Coach likes what he sees in the South

Dunedin is now on the radar of the nation's top football eyes - and they like what they see.

National men's age group coach Des Buckingham has again been impressed during his second visit to the city this year.

National men's age group coach Des Buckingham conducts a clinic at Logan Park in Dunedin last night. Photo: Peter McIntosh
National men's age group coach Des Buckingham conducts a clinic at Logan Park in Dunedin last night. Photo: Peter McIntosh
The New Zealand under-20 and under-23 coach has been in town for five days - nearly as many as he has been at home recently.

In that time he has coached both the Southern United academy and senior team, done several presentations and met with key figures on the ground.

It is part of a busy schedule which has included the under-20 World Cup and will also include the Olympic qualifiers, among other things.

His goal remains to engage with the country's football communities. Not only does that help him understand how each place operates, it allows him to see the top youngsters in their own environments.

''I really like what's happening here,'' he said.

''I turned up on Sunday morning and saw the [Southern United] academy's set-up for the full day's worth of training.

''It's fully staffed, looks like an excellent football programme and then again the work I've seen here in that respect, it's in a very good space.

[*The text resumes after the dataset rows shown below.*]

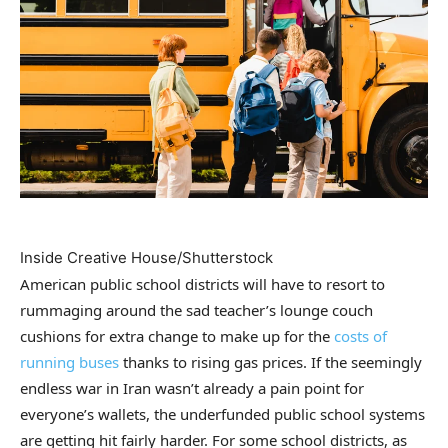
Inside Creative House/Shutterstock
American public school districts will have to resort to
rummaging around the sad teacher’s lounge couch
cushions for extra change to make up for the
costs of
running buses
thanks to rising gas prices. If the seemingly
endless war in Iran wasn’t already a pain point for
everyone’s wallets, the underfunded public school systems
are getting hit fairly harder. For some school districts, as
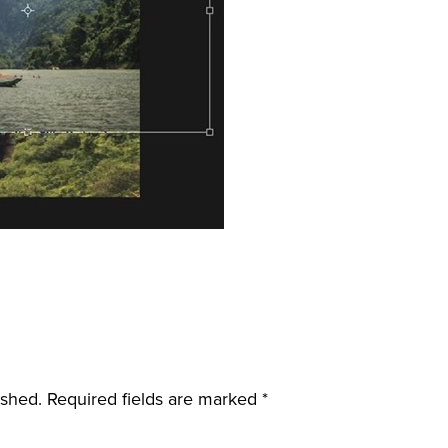
ished.
Required fields are marked
*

''I think it's well supported by the local clubs as well, which is pleasing to see.''

While historically much focus has been on the country's bigger cities, Buckingham felt there was talent right across the country.

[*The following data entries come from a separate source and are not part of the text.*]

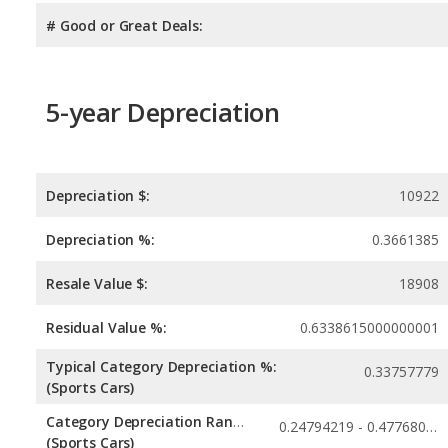
# Good or Great Deals:
5-year Depreciation
Depreciation $:
10922
Depreciation %:
0.3661385
Resale Value $:
18908
Residual Value %:
0.6338615000000001
Typical Category Depreciation %:
0.33757779
(Sports Cars)
Category Depreciation Range:
0.24794219 - 0.47768027
(Sports Cars)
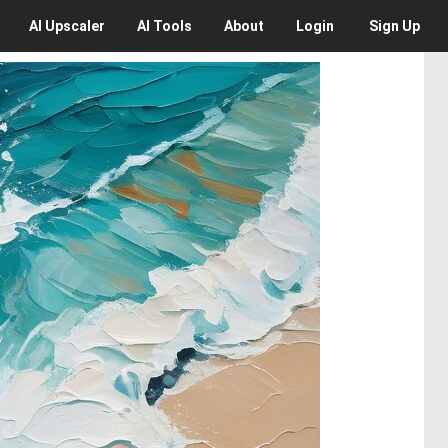
AI
Upscaler
AI
Tools
About
Login
Sign Up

When taking a longer term approach - looking at the 2022 and 2026 World Cups - it was the 16-20 age bracket that was key.

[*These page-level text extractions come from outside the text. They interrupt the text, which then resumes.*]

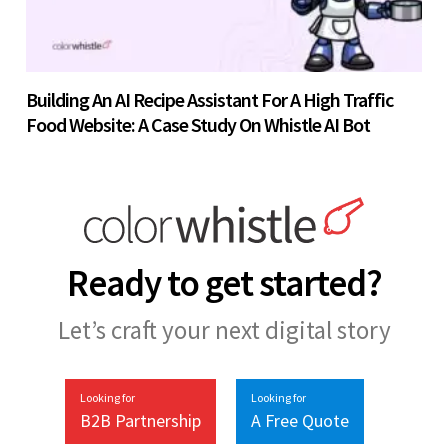
Building An AI Recipe Assistant For A High Traffic
Food Website: A Case Study On Whistle AI Bot
Ready to get started?
Let’s craft your next digital story
Looking for
Looking for
B2B Partnership
A Free Quote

Uncovering that talent was important, as was making the connections with those players.

It was now becoming possible to reach that point by remaining in the regions, rather than moving to Auckland.

The set-up at all 10 national premiership clubs was excellent.

Players were getting good coaching and had access to top-class facilities throughout the country.

In that regard he felt the new artificial turf at Logan Park was a huge boost for Southern.

Coupled with more visits from New Zealand Football, reaching the next level without moving north had become a far greater possibility.

''I think there are very similar pathways for players that grow up here now, both from an academy point of view and for senior players.

''Certainly there's a pathway from here through to [national league] and to other things.''

Players would also gravitate to different places.

He said it was important to remember there were quality players from the South now in other parts of the country.

Buckingham leaves today and has a similar five days scheduled in Christchurch.

He has a busy time ahead, including an under-23 international window in Australia, before September's Olympic qualifying tournament.